What will code look like?

I have to linger on this; i’m a developer by trade. It’s hard to overstate how powerful Copilot is, simply because it writes correct code very quickly and precisely when it is supposed to. After seeing how much better CGPT is than Copilot, i expect that prompt engineering will quickly become a natural part of the job. Not just for code, but for clarifying requirements into a design (doing a "design review" with chatgpt is a lot like doing a design review with a coworker), creating schemas, whipping up api specs, and writing the first implementation (including build and packaging tools) – something I recently did for a new service in the course of about 30min.
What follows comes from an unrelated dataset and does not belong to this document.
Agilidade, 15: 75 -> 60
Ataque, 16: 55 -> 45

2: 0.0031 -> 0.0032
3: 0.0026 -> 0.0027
We’d be remiss if we didn’t cover how this impacts new coders. I learned to code by "trial, error, and google", having not gone to college. Learners today, instead of crafting google searches to get what they will, can craft GPT prompts to get what they want in their editor. This beats copy-pasting something from stackoverflow handily, since it writes code for your situation (rather than a general situation). New coders won’t be learning the complexities of any particular algorithm (thank god), or even any particular library. They’ll be focused on the correctness of the code to the intention. Which will probably deeply impact SDET’s; since a lot of their job becomes almost trivial (which admittedly it already was); since developers will move their focus to be more like speedy reviewers, rather than speedy typists.